▶ To do
The records below are to be repeated exactly, and their pictures left out.

::: Extracted records :::

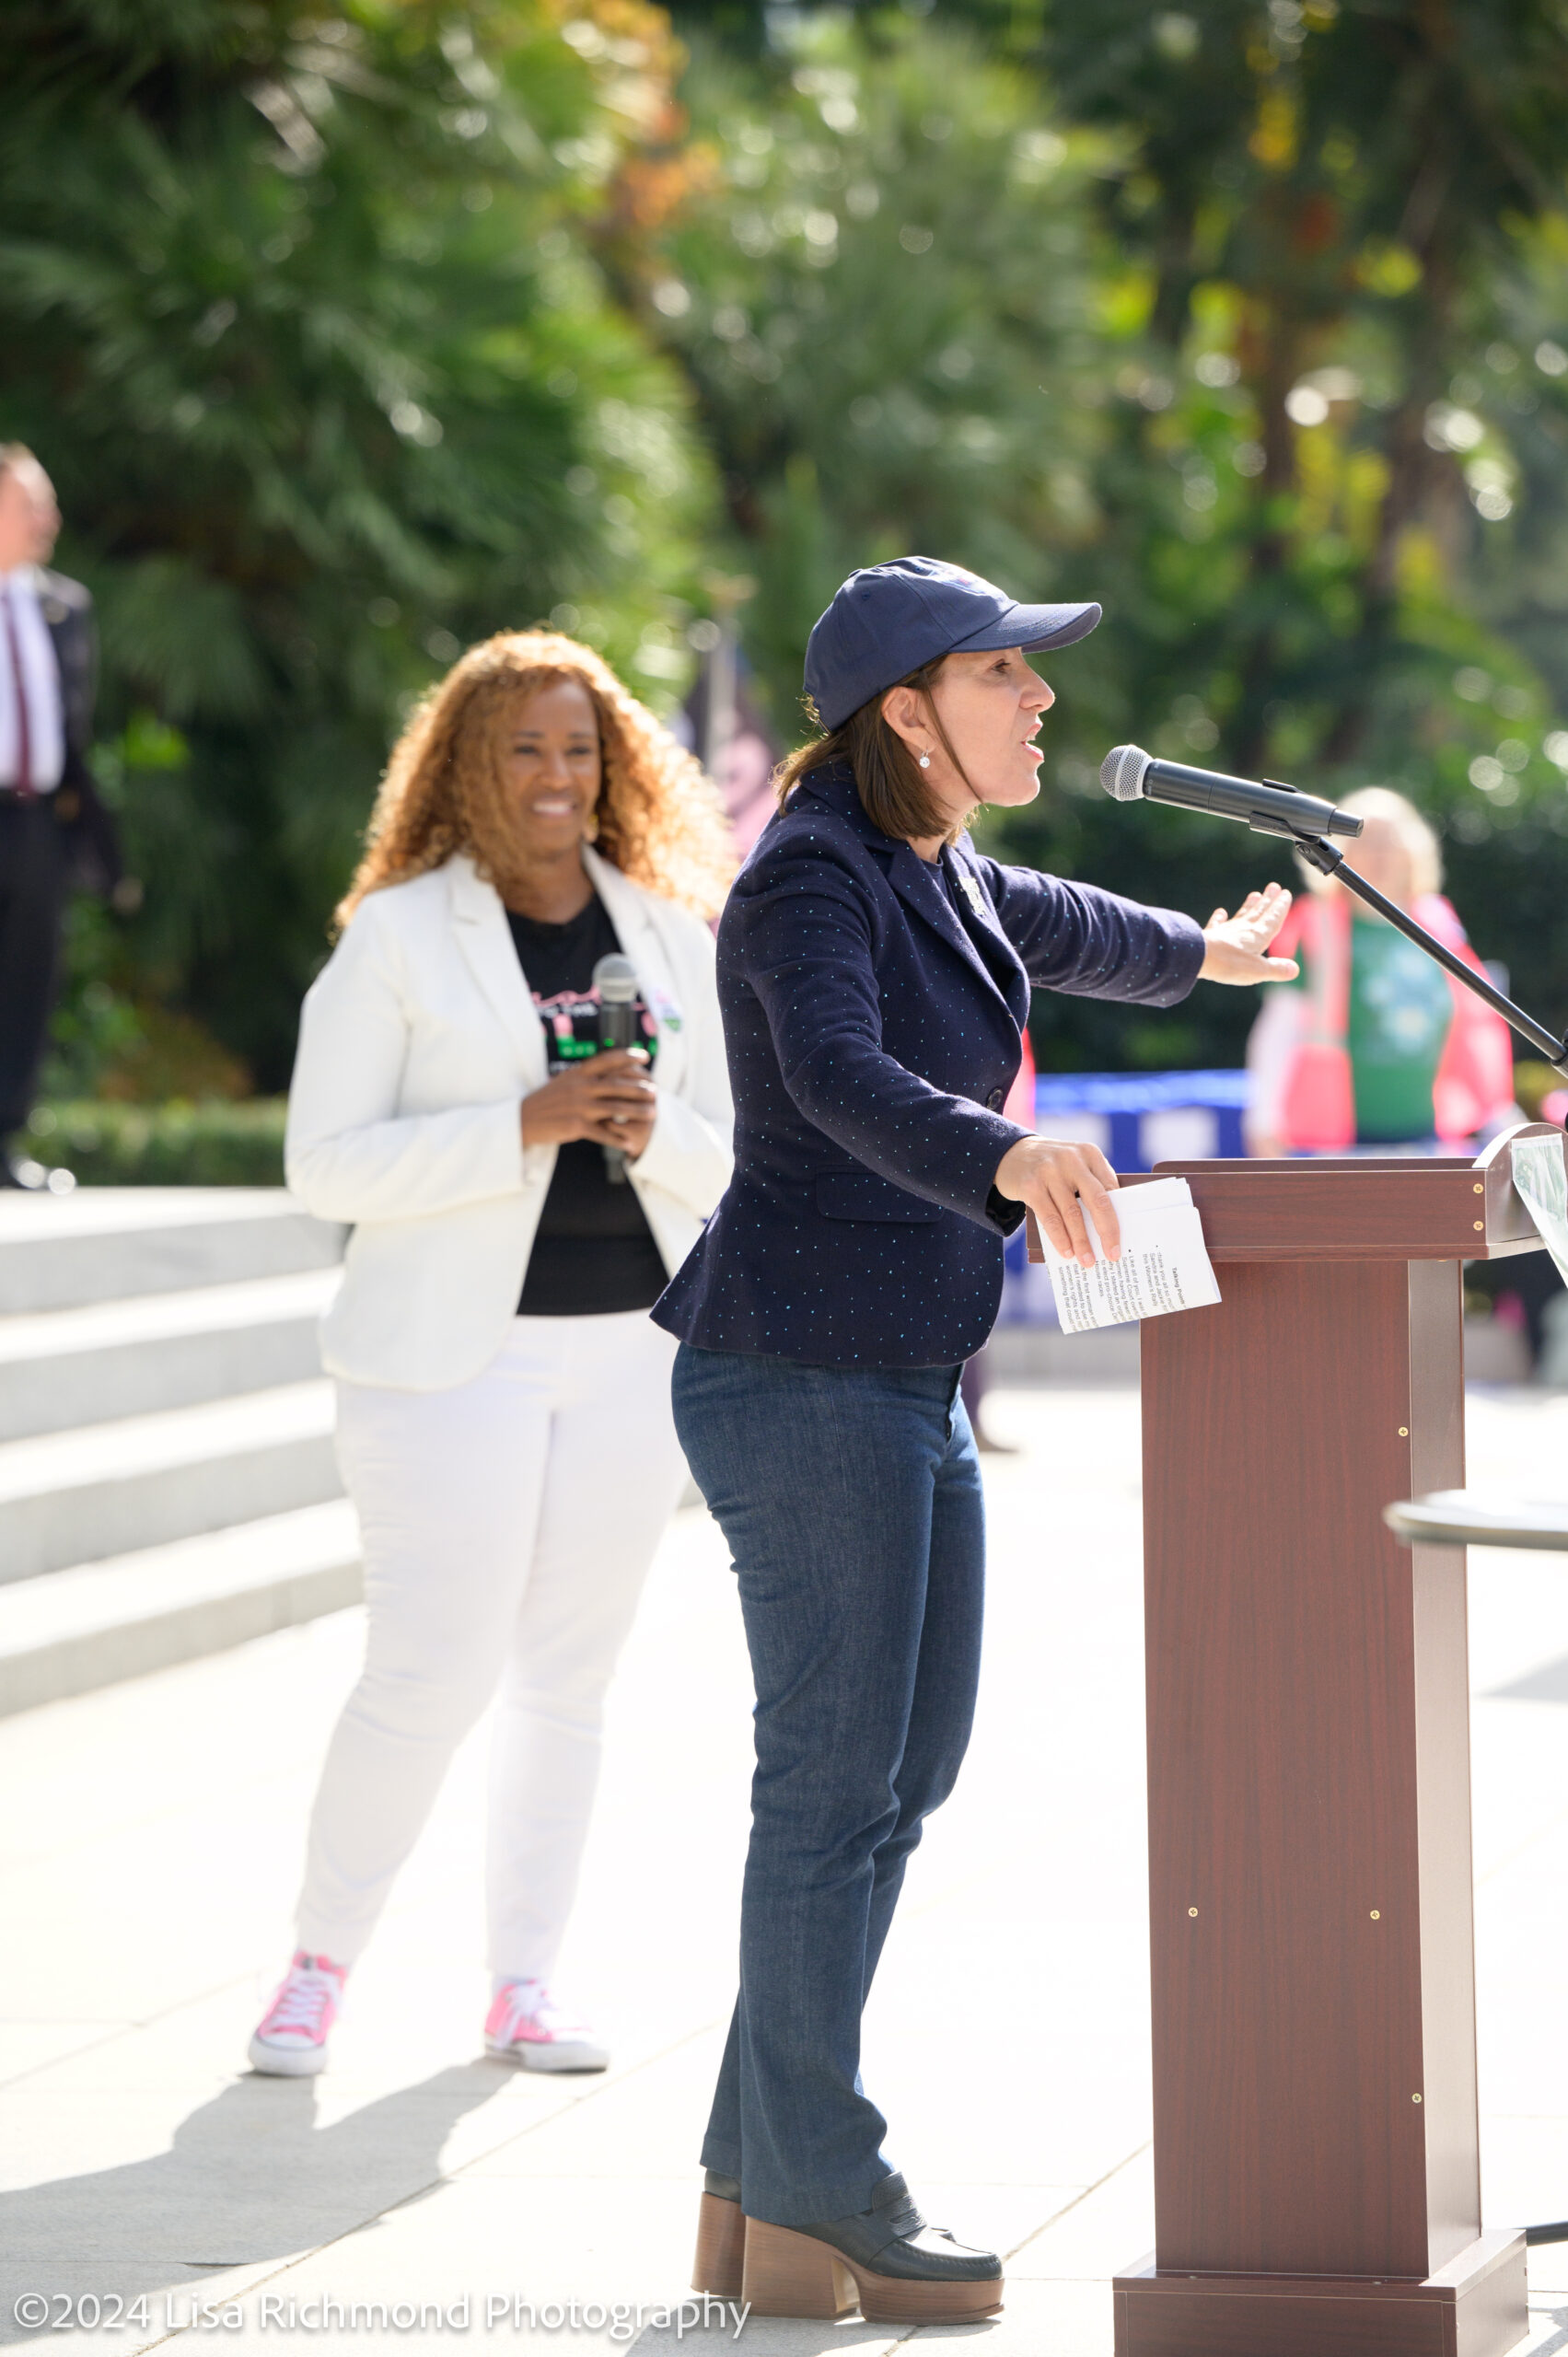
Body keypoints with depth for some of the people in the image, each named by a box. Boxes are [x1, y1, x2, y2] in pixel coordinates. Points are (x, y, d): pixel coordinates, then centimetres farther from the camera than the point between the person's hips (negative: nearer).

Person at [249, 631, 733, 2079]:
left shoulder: (672, 936, 10)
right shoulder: (400, 934, -4)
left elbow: (727, 1155, 13)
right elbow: (327, 1163, -10)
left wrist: (650, 1127, -10)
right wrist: (523, 1126, -19)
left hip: (632, 1346, 5)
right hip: (458, 1347, -4)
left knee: (570, 1676, 7)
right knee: (431, 1674, -9)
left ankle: (524, 1988, 15)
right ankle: (320, 1964, 7)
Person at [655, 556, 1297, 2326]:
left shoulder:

:::

▶ Response area
Body keypoints with depth for some of the people in the image, each named by a box. Boxes are [x1, y1, x2, y2] in pixel coordinates. Points are (x, y, d): pixel coordinates, then centimetres farther from the camera than the point between the person's hips (negative: nearer).

Person at [249, 631, 733, 2079]:
left shoulder: (672, 936, 10)
right shoulder: (400, 934, -4)
left elbow: (727, 1155, 13)
right elbow: (327, 1163, -10)
left wrist: (650, 1127, -10)
right wrist: (523, 1126, -19)
left hip: (632, 1346, 5)
right hip: (458, 1347, -4)
left knee: (570, 1676, 7)
right knee: (431, 1674, -9)
left ankle: (524, 1988, 15)
right ankle: (320, 1964, 7)
Person at [655, 556, 1297, 2326]:
left shoulder:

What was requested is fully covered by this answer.